Top of EXERCISE INPUTS
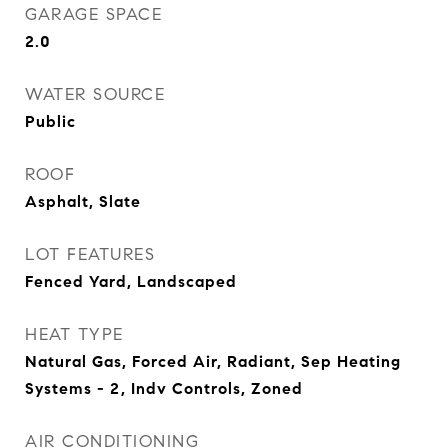
GARAGE SPACE
2.0
WATER SOURCE
Public
ROOF
Asphalt, Slate
LOT FEATURES
Fenced Yard, Landscaped
HEAT TYPE
Natural Gas, Forced Air, Radiant, Sep Heating
Systems - 2, Indv Controls, Zoned
AIR CONDITIONING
Bottom of EXERCISE INPUTS
# EXERCISE
Could you express the text of the records as a JSON list of strings, one string for each line, leaving out blank lines and the pictures?

# ANSWER SECTION
[
  "GARAGE SPACE",
  "2.0",
  "WATER SOURCE",
  "Public",
  "ROOF",
  "Asphalt, Slate",
  "LOT FEATURES",
  "Fenced Yard, Landscaped",
  "HEAT TYPE",
  "Natural Gas, Forced Air, Radiant, Sep Heating",
  "Systems - 2, Indv Controls, Zoned",
  "AIR CONDITIONING"
]